=== QUELLDOKUMENT ===

Bei temps erlernt Suod A. seinen Traumberuf

Lackierer zu werden, wünschte sich Suod A. schon immer. Doch bevor er diesen Beruf in seiner Heimat Irak ergreifen konnte, musste er sie verlassen. Seine Flucht führte den heute 21-jährigen nach Deutschland, wo er vom Sprach- und Integrationsprojekt für jugendliche Flüchtlinge (kurz „SPRINT Projekt“) der temps Malerbetriebe erfuhr. Er bewarb sich und wurde in das mehrstufige Programm aufgenommen.

Im April 2016 begann für ihn und 16 weitere Geflohene die erste Phase, in der es um die sprachliche Integration ging. Nachdem er diesen Part erfolgreich absolviert hatte, wechselte er in das SPRINT-DUAL Projekt, in dem die berufliche Integration im Fokus stand. Umfassend vorbereitet, startete er dann im August 2017 mit seiner Ausbildung zum Lackierer.

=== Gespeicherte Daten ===
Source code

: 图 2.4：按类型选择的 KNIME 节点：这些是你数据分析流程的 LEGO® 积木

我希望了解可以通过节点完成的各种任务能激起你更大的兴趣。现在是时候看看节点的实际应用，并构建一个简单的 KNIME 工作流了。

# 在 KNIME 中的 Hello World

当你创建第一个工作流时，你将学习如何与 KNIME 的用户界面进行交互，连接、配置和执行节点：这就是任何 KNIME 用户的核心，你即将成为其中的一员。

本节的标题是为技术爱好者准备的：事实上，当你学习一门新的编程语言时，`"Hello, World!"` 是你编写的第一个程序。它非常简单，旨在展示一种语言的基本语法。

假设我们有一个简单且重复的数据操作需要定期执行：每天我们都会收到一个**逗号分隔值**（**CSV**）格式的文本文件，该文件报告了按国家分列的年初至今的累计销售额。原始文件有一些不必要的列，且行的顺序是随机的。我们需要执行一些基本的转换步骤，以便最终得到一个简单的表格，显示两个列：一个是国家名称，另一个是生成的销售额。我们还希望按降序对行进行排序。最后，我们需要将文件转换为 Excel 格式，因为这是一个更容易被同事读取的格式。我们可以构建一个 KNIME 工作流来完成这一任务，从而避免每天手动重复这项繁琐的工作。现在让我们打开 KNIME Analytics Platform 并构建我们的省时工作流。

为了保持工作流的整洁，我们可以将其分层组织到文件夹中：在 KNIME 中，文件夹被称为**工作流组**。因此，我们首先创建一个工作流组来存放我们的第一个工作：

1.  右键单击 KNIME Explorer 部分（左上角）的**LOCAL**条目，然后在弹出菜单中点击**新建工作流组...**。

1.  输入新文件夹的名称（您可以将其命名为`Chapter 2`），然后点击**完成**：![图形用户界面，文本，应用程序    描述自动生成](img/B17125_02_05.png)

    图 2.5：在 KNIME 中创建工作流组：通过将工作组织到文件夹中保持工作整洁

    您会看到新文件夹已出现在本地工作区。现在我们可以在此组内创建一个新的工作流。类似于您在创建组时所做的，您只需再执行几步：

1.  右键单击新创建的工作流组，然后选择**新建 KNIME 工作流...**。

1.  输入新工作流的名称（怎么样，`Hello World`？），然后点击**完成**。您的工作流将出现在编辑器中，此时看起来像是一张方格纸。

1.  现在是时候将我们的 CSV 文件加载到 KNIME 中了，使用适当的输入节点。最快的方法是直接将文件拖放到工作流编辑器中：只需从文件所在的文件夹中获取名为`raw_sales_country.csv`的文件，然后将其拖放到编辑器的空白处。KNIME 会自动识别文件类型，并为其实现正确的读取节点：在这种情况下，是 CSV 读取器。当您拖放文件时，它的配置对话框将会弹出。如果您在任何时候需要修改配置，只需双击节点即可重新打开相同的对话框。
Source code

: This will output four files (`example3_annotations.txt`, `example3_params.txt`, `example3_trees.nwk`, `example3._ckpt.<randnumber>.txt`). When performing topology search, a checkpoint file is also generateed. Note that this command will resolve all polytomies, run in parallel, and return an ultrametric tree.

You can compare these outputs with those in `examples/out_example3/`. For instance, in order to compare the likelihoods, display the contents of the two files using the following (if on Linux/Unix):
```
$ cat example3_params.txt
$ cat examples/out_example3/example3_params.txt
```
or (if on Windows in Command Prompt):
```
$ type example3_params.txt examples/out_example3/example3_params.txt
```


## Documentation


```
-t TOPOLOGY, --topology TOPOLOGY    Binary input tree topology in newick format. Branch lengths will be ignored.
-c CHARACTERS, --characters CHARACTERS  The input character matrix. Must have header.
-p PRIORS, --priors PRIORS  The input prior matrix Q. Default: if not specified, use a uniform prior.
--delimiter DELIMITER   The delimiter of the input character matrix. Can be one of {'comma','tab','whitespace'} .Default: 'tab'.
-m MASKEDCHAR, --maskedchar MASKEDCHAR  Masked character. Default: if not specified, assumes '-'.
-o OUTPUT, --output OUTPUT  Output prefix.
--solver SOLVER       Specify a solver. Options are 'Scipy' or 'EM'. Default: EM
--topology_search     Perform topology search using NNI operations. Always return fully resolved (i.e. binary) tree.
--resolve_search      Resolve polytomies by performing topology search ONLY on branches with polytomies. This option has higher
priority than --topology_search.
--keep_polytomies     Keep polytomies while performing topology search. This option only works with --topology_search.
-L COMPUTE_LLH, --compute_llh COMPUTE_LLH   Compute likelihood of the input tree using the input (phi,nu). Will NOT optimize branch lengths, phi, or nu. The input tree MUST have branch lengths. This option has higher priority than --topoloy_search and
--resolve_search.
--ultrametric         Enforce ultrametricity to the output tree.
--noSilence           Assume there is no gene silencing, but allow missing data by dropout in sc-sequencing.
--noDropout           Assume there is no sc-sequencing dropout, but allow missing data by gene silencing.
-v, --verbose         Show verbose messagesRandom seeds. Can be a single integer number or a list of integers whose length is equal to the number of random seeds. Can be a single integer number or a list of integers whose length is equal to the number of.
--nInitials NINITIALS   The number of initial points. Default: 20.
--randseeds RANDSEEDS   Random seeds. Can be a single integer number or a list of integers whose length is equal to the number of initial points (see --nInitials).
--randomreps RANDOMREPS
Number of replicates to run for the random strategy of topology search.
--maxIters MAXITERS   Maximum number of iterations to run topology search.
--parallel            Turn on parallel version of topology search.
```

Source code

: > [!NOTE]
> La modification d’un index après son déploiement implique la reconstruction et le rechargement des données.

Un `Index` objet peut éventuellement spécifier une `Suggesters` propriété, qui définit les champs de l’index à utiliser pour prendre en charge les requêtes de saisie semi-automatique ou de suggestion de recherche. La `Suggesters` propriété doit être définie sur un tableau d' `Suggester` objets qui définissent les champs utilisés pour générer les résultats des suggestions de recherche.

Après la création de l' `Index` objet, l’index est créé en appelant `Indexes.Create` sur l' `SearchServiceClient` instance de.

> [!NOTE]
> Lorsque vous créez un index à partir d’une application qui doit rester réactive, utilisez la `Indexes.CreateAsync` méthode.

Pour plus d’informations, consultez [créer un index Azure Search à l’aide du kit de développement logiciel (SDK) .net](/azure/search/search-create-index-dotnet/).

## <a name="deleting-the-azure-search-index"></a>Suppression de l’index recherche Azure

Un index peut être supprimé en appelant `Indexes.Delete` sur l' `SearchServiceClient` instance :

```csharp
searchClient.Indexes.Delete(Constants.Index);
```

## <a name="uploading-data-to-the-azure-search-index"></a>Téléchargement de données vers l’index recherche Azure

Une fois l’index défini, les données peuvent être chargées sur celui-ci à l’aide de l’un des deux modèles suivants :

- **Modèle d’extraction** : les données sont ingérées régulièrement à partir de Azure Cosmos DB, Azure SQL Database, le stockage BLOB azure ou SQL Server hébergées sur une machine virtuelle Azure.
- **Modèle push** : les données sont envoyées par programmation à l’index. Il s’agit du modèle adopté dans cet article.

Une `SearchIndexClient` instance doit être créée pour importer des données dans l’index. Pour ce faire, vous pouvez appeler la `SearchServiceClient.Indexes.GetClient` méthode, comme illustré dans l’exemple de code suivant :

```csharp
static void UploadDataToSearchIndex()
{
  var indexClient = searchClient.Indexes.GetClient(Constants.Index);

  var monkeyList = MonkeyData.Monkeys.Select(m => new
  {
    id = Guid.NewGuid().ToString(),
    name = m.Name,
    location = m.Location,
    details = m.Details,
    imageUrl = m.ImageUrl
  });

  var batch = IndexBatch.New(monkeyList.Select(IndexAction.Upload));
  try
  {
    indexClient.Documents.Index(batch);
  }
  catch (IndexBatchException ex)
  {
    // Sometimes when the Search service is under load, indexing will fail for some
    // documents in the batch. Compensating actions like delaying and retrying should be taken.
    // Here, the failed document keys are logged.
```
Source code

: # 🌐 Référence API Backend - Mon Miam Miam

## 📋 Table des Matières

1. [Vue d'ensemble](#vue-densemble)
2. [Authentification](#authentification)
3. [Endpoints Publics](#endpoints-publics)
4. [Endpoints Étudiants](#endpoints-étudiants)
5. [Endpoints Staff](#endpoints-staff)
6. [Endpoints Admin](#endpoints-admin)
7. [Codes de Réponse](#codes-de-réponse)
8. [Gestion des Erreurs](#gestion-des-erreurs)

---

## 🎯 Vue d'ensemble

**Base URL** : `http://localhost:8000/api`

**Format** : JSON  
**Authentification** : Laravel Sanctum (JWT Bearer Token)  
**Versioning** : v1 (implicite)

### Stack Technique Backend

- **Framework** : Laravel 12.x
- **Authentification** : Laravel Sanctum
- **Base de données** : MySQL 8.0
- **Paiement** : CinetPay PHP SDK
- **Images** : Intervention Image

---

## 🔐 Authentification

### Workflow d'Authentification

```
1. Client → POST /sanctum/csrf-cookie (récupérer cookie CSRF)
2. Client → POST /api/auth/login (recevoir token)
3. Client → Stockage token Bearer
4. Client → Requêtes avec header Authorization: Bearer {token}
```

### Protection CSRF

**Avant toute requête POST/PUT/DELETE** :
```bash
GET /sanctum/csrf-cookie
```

=== ARBEITSAUFTRAG A ===
Beantworten Sie anhand des Berichts über Suod A. folgende Fragen:
(i) Aus welchem Land stammt Suod A.?
(ii) Wie viele weitere Geflohene begannen im April 2016 gemeinsam mit ihm die erste Phase?
(iii) In welchem Monat und Jahr nahm er seine Ausbildung zum Lackierer auf?
=== ARBEITSAUFTRAG B ===
Führen Sie den Bericht über Suod A. im Anschluss an seinen letzten Satz weiter.
Das Material wird zur Bearbeitung nicht benötigt.

=== IHRE ANTWORT A ===
(i) Aus dem Irak.
(ii) 16.
(iii) Im August 2017.

=== IHRE ANTWORT B ===
Dabei kann Suod A. von der Erfahrung eines „alten Hasen“ in diesem Beruf profitieren: Joachim Förster ist bereits seit 35 Jahren in der Lackiererei von temps beschäftigt. Und er ist begeistert von seinem neuen Mitarbeiter: „Seine Auffassungsgabe ist sehr hoch und er arbeitet sehr gewissenhaft. Manchmal muss ich ihn zweimal rufen, bevor er reagiert, weil er so vertieft in seine Arbeit ist.“ Und auch der junge Iraker schätzt seinen Mentor und dessen Hilfsbereitschaft in allen Situationen. „Wenn ich etwas nicht verstehe, ist es für Herrn Förster kein Problem es mir mehrmals zu erklären.“ Dass Suod A. hochmotoviert bei der Sache ist, zeigen auch seine guten Schulnoten – besonders im Fach Deutsch. Dabei berichtet er, dass die Sprachbarriere für ihn aktuell noch die schwierigste Herausforderung sei.